There has been many a low day in the long and turbulent history of Scottish rugby, but few will have hit the depths of this one. 

A timid defeat for Kenny Murray’s age-grade side in the final pool match of their Junior World Trophy campaign against an unheralded but hungry and well-organised Uruguayan outfit means that there will be no immediate return back into the Junior World Championship next summer.

Instead, next year’s under-20s cohort will have to go through the ignominy of trying to qualify once again for the Trophy competition and hope that this time they can go on to win the tournament and thereby secure promotion back to the top table.

The young Scots came into this tournament with a record of just one win in their last 19 matches against Six Nations opposition and Georgia, and they suffered a heart-wrenching 82-7 home defeat to Ireland in the most recent championship.

All of which is a major concern because this level has historically been a valuable stepping-stone for the nation’s young talent progressing into pro ranks – but that process has all but dried up in the last two to three years.

“We’re really disappointed,” said head coach Murray afterwards. “It’s a game we prepared well for and believe we should have won, but we didn’t play well enough, it’s as simple as that.

“Playing against the wind, we didn’t manage our exits well enough in the first half hour in particular, which allowed them to get purchase in the game. We made a couple of costly errors – one defensive one in particular let them in for a try – and in the second half our game management wasn’t where it needed to be.”

Uruguay took the lead with just four minutes on the clock when crisp handling sent Juan Gonzalez clear on the right, who made good ground before feeding back inside for Juan Carlos Canessa to provide the link which sent Pedro Brum over for the opening score. Canessa added the conversion then kicked a breakdown penalty to make it 10-0 with quarter of the game played.

Even after Eddie Erskine muscled over on 23 minutes, the Scots couldn’t settle into any sort of rhythm, continuing to give away cheap penalties and losing their try-scorer to the sin-bin just a minute after the restart as punishment for dangerously taking out Uruguayan No 8 Manuel Rosmarino in the air at a line-out.

The South Americans took immediate advantage of their extra forward by kicking to the corner and then driving their maul over the line, with hooker Maximo Lamelas finishing off the try, and Canessa adding the conversion.
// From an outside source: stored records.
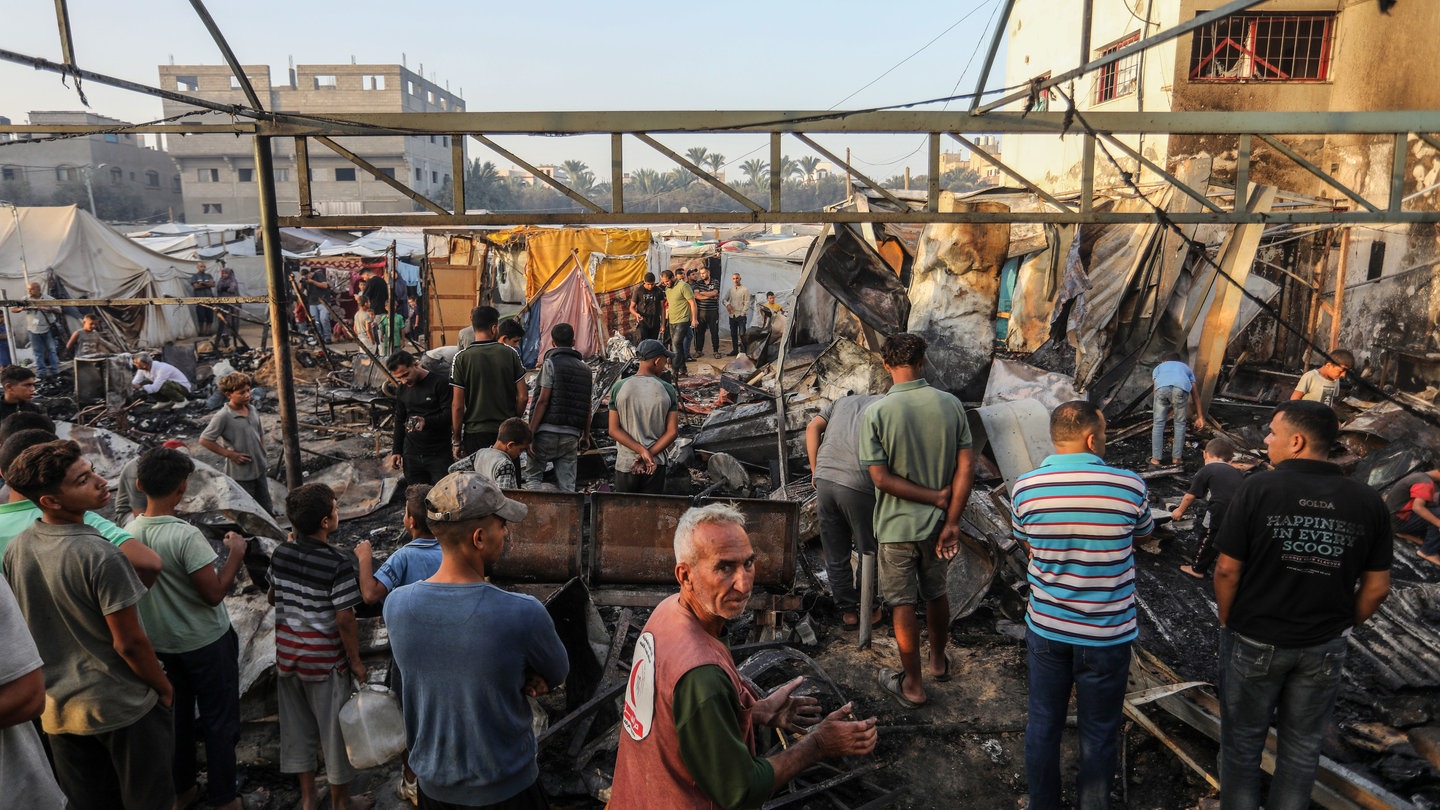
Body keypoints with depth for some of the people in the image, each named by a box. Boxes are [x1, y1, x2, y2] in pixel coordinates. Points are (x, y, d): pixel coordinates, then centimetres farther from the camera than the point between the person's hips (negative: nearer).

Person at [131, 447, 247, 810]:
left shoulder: (128, 532, -8)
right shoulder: (185, 536, -29)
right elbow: (214, 594, -24)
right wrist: (236, 554, -14)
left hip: (160, 642, 6)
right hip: (206, 643, -6)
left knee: (177, 714, 22)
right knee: (219, 720, 9)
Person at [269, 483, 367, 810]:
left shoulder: (281, 554, -4)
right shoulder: (339, 563, -22)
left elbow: (272, 597, 10)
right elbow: (344, 619, -20)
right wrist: (355, 660, -9)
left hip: (288, 654, 6)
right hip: (326, 659, -5)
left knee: (297, 726, 18)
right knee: (334, 729, 10)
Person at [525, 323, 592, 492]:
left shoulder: (551, 363, -3)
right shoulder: (586, 369, 13)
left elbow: (542, 401, -10)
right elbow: (587, 407, 13)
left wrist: (529, 434, -10)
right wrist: (586, 434, 24)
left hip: (547, 431, -4)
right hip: (572, 435, 5)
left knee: (532, 477, 6)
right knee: (567, 486, 6)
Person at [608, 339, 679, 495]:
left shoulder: (618, 387, -3)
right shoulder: (668, 390, -4)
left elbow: (614, 430, -7)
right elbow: (672, 432, -7)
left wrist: (642, 451, -11)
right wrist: (648, 454, -9)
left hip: (625, 463, 0)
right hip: (656, 464, 0)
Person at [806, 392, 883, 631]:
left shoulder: (842, 400, 26)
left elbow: (813, 427, 10)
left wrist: (816, 472, 10)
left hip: (824, 479, 4)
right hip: (858, 485, -4)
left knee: (835, 555, 17)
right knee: (869, 552, 17)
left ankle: (847, 611, 28)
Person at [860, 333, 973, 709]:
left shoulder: (876, 413, -16)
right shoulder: (951, 405, -8)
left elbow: (881, 478, -18)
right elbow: (966, 467, -10)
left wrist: (935, 496, -11)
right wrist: (951, 521, -8)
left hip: (897, 526, -3)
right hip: (938, 522, 4)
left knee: (903, 604, 10)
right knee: (936, 593, 24)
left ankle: (912, 685, 23)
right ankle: (939, 660, 44)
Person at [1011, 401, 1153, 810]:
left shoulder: (1025, 488, -12)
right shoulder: (1129, 486, -17)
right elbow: (1143, 534, 4)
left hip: (1045, 627, 2)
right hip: (1107, 634, -2)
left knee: (1043, 725, 18)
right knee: (1099, 734, 16)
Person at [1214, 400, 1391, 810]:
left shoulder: (1259, 488, -18)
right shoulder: (1368, 500, -7)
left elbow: (1227, 570, -15)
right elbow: (1377, 587, 0)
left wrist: (1227, 623, 1)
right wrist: (1344, 626, 15)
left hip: (1255, 641, -3)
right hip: (1325, 646, 3)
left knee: (1243, 741, 15)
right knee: (1302, 745, 19)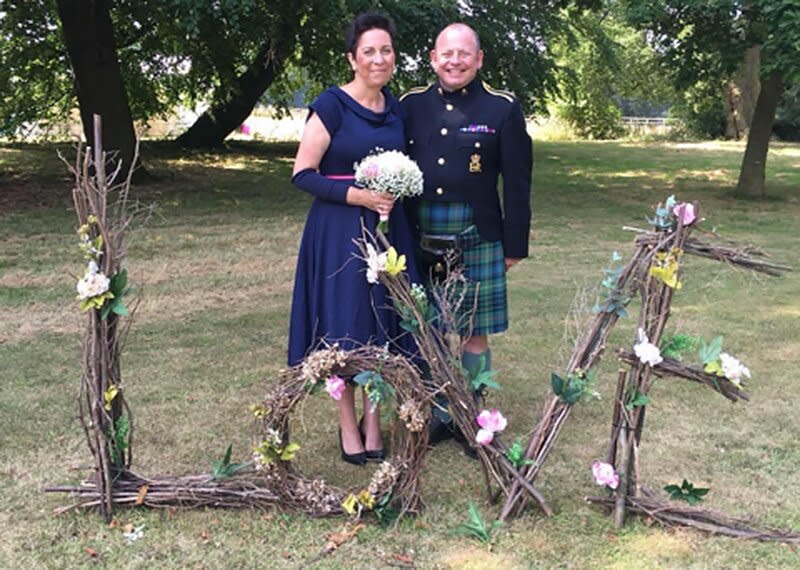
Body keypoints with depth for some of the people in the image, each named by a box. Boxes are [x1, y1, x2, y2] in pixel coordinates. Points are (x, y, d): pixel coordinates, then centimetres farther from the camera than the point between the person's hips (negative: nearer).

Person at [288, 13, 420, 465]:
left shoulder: (397, 109, 8)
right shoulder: (332, 105, -9)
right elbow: (303, 174, -12)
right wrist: (356, 194, -20)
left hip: (388, 229, 5)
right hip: (340, 231, -5)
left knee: (382, 324, 8)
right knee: (344, 327, 1)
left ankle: (373, 420, 23)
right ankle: (348, 425, 18)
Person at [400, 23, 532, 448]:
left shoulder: (503, 108, -1)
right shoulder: (412, 105, 6)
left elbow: (517, 182, -1)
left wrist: (515, 244, -2)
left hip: (477, 239, -2)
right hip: (420, 240, 3)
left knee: (474, 333, 6)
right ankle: (438, 416, 26)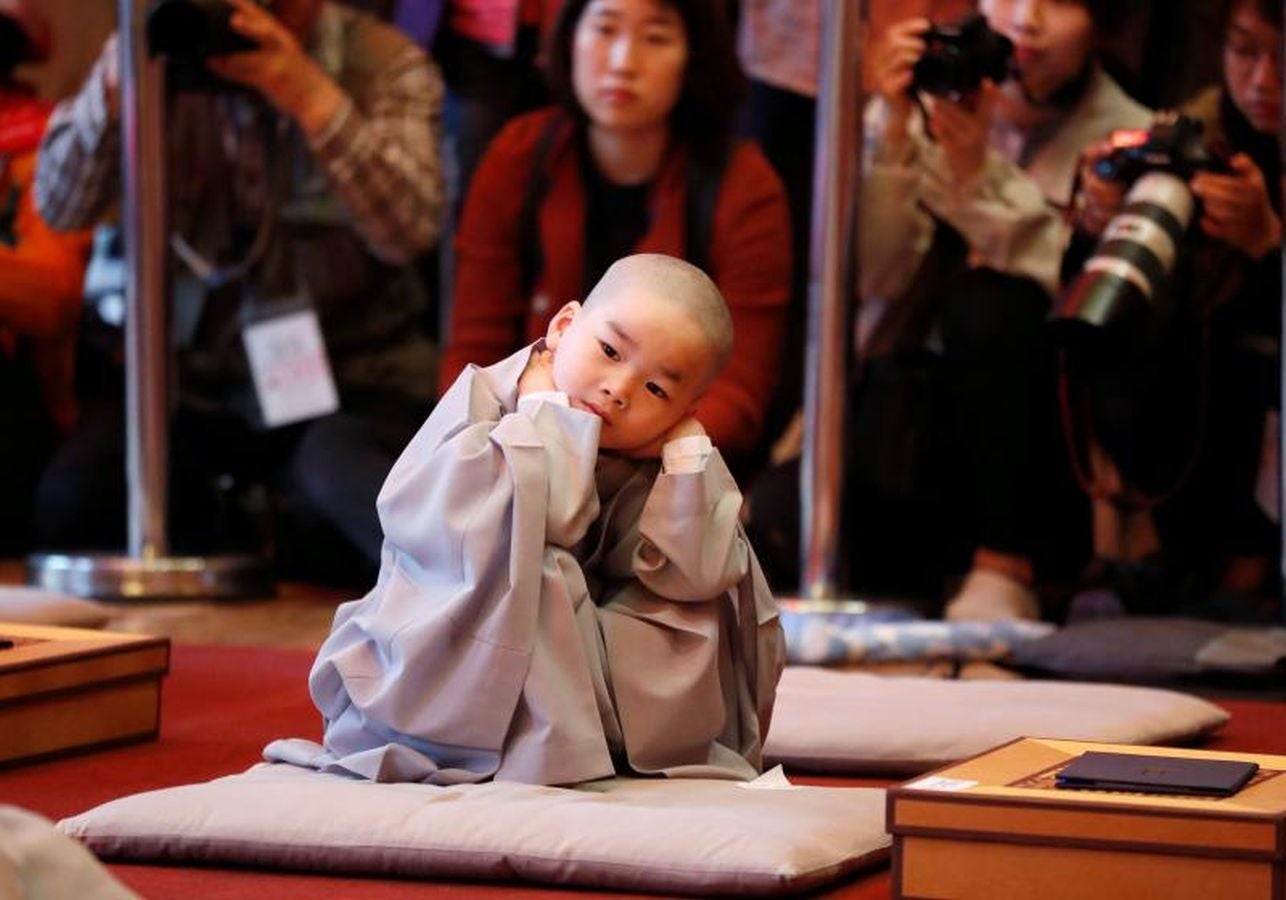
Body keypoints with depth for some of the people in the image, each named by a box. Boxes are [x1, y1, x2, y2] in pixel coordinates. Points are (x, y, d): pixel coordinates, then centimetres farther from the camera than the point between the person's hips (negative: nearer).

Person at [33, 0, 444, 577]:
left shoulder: (386, 64, -5)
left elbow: (409, 230, -21)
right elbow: (60, 208, -7)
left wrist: (309, 95, -31)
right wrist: (118, 75, -22)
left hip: (354, 384, -3)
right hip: (203, 383, 4)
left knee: (342, 472, -38)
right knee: (68, 503, -21)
Icaro Amarillo fired home a 50-yard drop-goal which stretched the Uruguayan lead to 13-points, but Scotland had the last word of the first half when Cambon hit Dan King late and the penalty was kicked to the corner, setting up a line-out maul from which Tait scored his third try in as many matches at this tournament. Afshar sent the conversion over via a deflection off the right post.

Despite losing hooker Lamelas to the sin-bin for a shoulder charge on Tait just before the break, Uruguay surged out of the changing rooms at the start of the second period to claim their third try when Juan Gonzalez rode three tackles on his way to the line.
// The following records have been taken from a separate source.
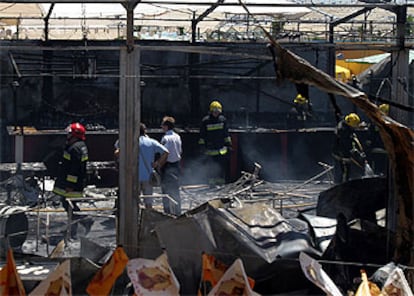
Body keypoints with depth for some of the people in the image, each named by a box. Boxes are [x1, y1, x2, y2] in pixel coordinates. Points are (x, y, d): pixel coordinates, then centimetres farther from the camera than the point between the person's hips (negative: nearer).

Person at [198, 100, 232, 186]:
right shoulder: (205, 121, -3)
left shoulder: (223, 120, 6)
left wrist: (228, 145, 12)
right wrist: (202, 146, -2)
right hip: (210, 149, -2)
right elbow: (202, 136, 2)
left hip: (221, 149, 2)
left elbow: (226, 134, 15)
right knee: (210, 168, 1)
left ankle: (221, 182, 9)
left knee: (222, 167, 1)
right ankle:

Scotland scored again through another line-out maul try for Tait, but Canessa kept Uruguay firmly in the driving seat with a scrum penalty.
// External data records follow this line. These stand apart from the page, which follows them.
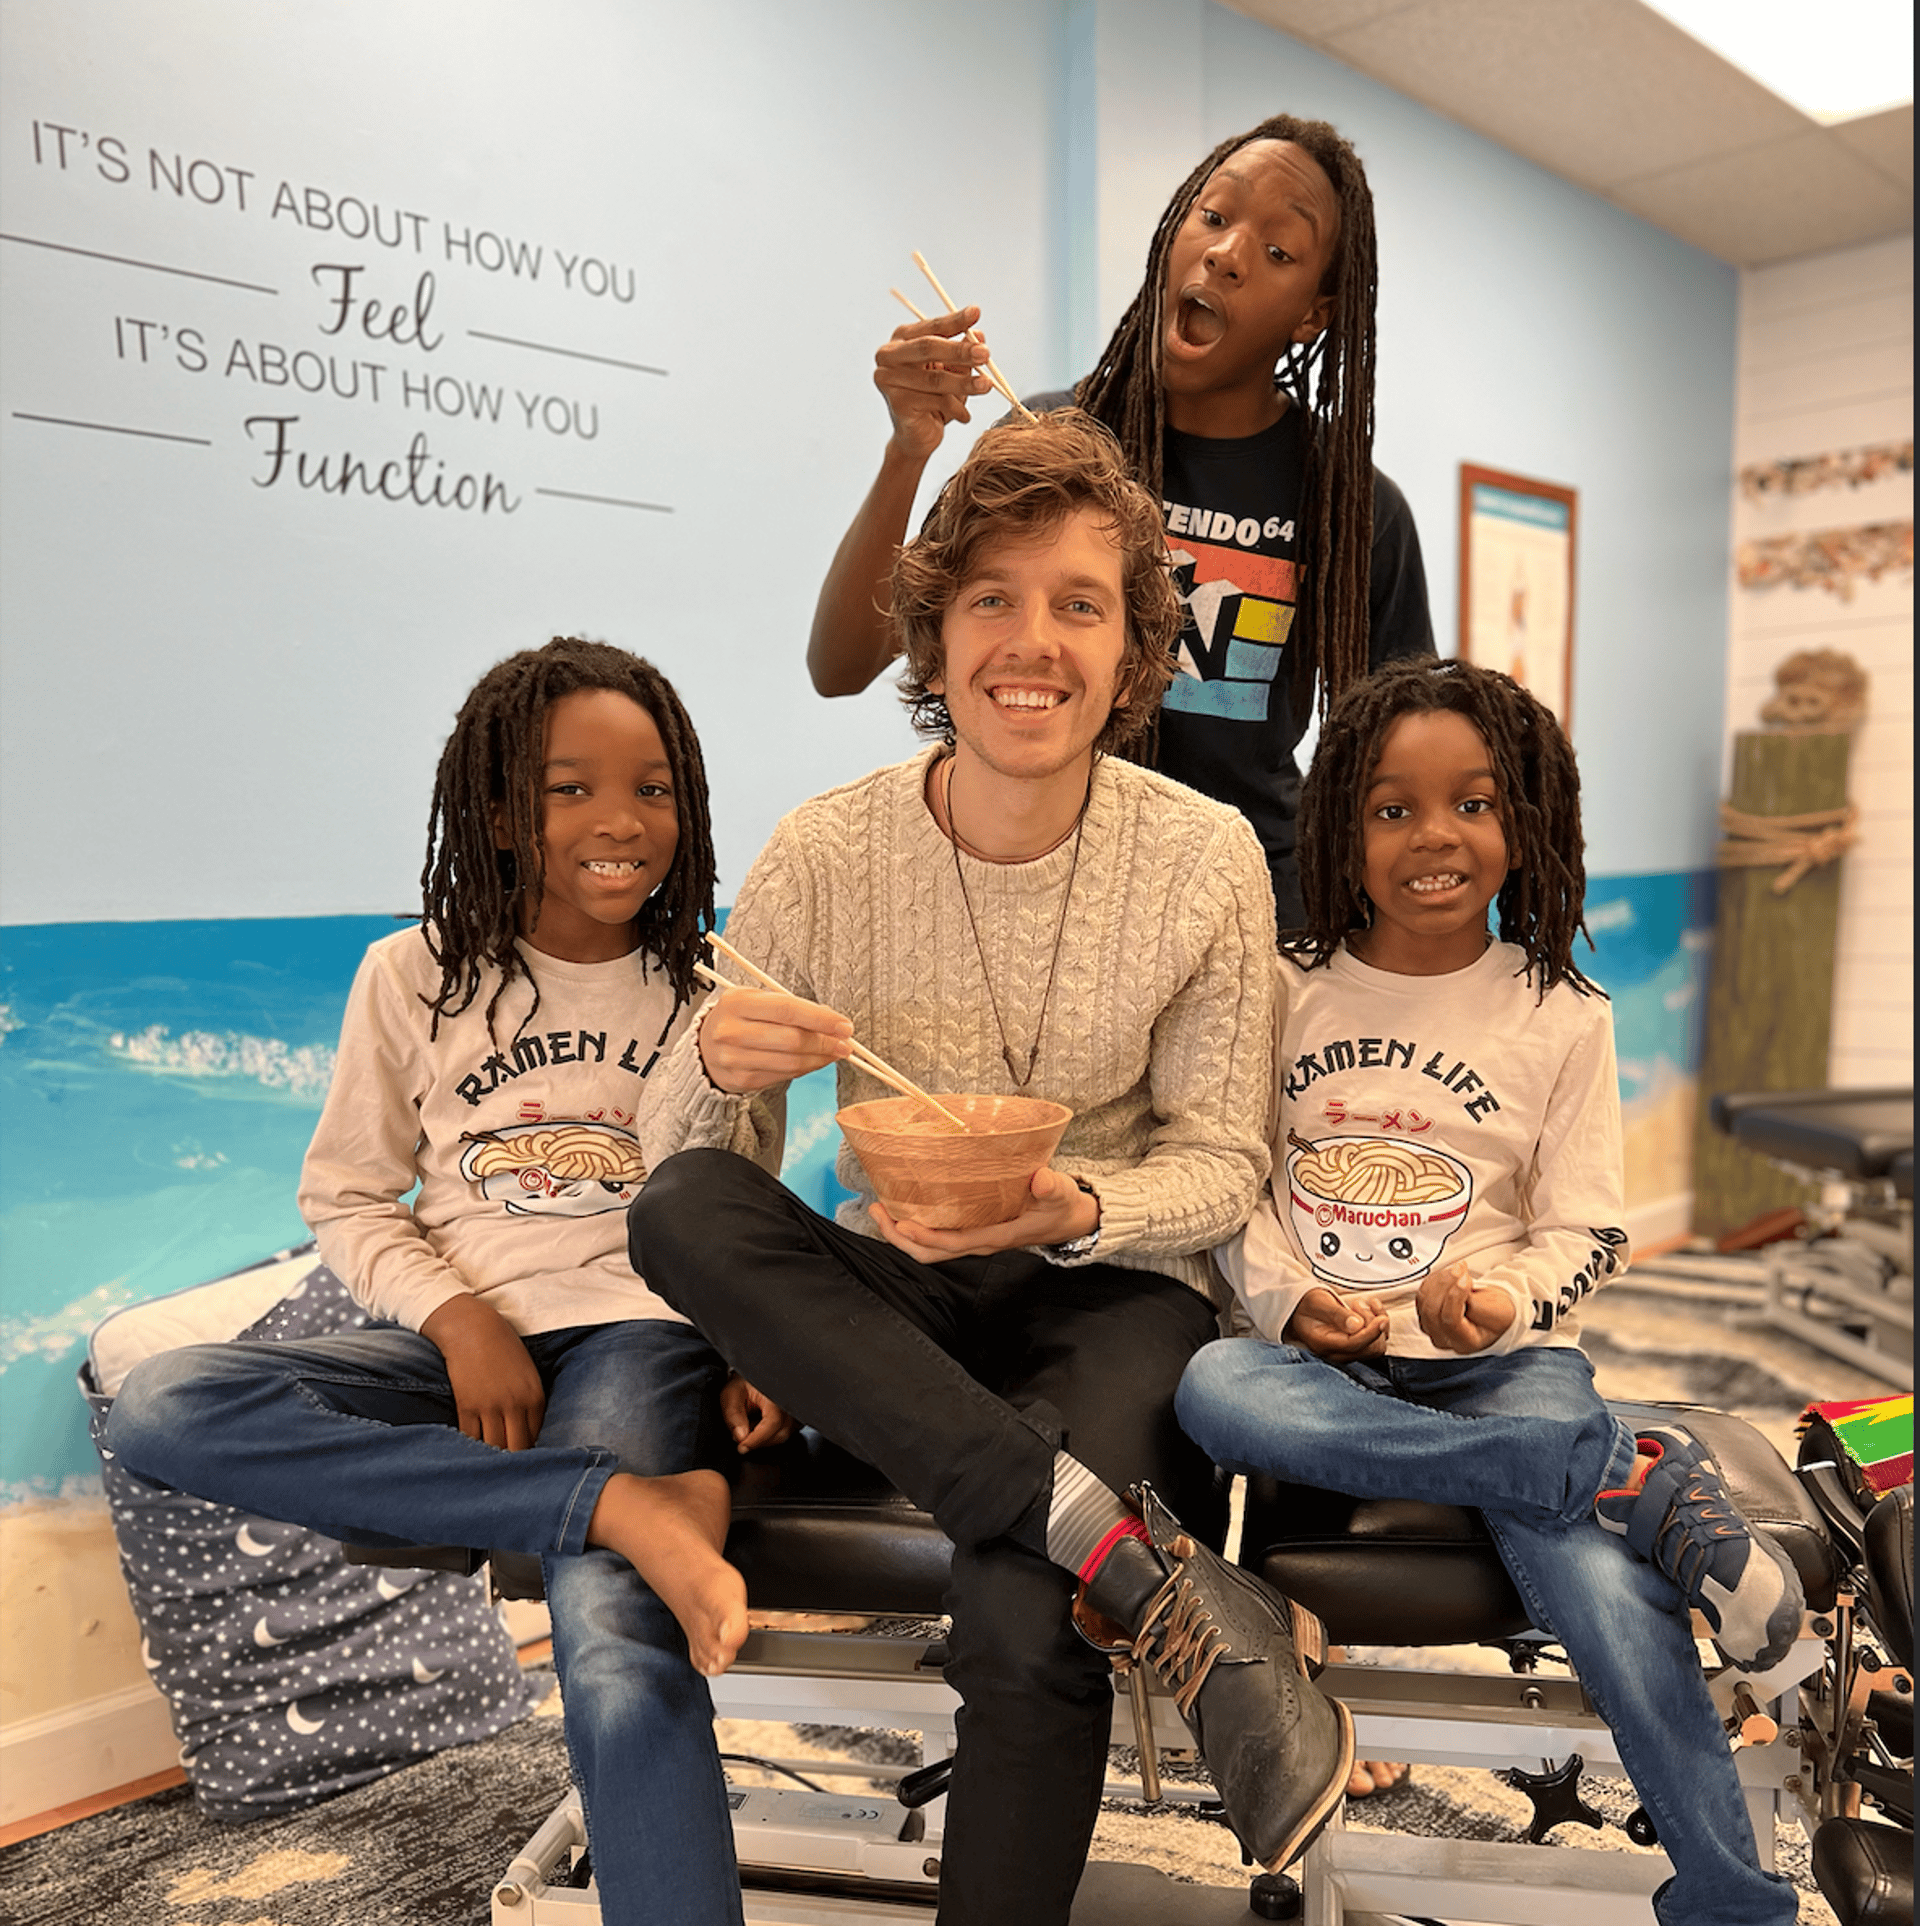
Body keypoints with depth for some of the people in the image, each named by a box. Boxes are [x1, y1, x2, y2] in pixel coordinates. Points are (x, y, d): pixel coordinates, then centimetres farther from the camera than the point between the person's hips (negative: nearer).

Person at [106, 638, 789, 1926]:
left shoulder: (711, 992, 6)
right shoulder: (415, 977, 5)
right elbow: (348, 1199, 8)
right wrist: (458, 1319, -10)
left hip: (640, 1333, -2)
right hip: (461, 1344, 3)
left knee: (621, 1659, -32)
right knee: (163, 1407, -27)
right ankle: (627, 1505, -31)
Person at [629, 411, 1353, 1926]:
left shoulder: (1206, 860, -8)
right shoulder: (824, 859, -7)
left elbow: (1222, 1164, -3)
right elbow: (678, 1158, -4)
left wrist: (1076, 1212, -24)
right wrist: (718, 1071, -28)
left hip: (1117, 1288, -2)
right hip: (901, 1296, 3)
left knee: (1025, 1623, -32)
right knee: (683, 1211, -29)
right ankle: (1159, 1568, -31)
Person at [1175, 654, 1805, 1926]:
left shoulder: (1560, 1016, 6)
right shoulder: (1290, 993, 7)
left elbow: (1587, 1233, 5)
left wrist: (1496, 1298, -17)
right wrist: (1289, 1299, -12)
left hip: (1502, 1359, -1)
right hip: (1327, 1361, 2)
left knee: (1597, 1566, -31)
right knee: (1212, 1387, -33)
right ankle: (1639, 1475, -28)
The one area which was working for the Scots was their line-out maul, and that earned them a man advantage for 10 minutes when replacement prop Franciso Garcia was sent to the bin for illegally collapsing, just before Erskine bashed over for his second close-range try of the afternoon.

But Uruguay kept their cool and scored again when Pedro Hoblog fed Storace with a cute back-handed pass and the centre shrugged off Tait’s tackle on his way to the line.

Teams

Scotland: D King (M Reid 65); L Jarvie (F Burgess 70), B Salmon (K Johnston 72), F Thomson, F Douglas; A McLean, B Afshar; C Davidson (M Surry 43), C Tait (F Duraj 70), O Minnis (C Norrie 53), E Erskine, R Hart, L McConnell, J Smith (J Parkinson 46), J Morris (S Derrick, 12).

Uruguay: J Canessa; J Gonzalez , P Brum, G Storace (F Pick 62, F Garcia 55), N Conti; I Amarillo, J Suarez (P Hoblog 62); J Borrazas (F Garcia 55), M Lamelas, J Lorenzo (T Coubrough 62), F Bertini, M Bartolotti, J Cambon (J Noseda 62), F Deffemiinis, M Rosmarino.

Scorers

Scotland: Tries: Erskine 2, Tait 2; Con: Afshar 3.

Uruguay: Tries: Brum, Lamelas, Gonzalez, Storace; Con: Canessa 4; Pen: Canessa 2; DG: Amarillo.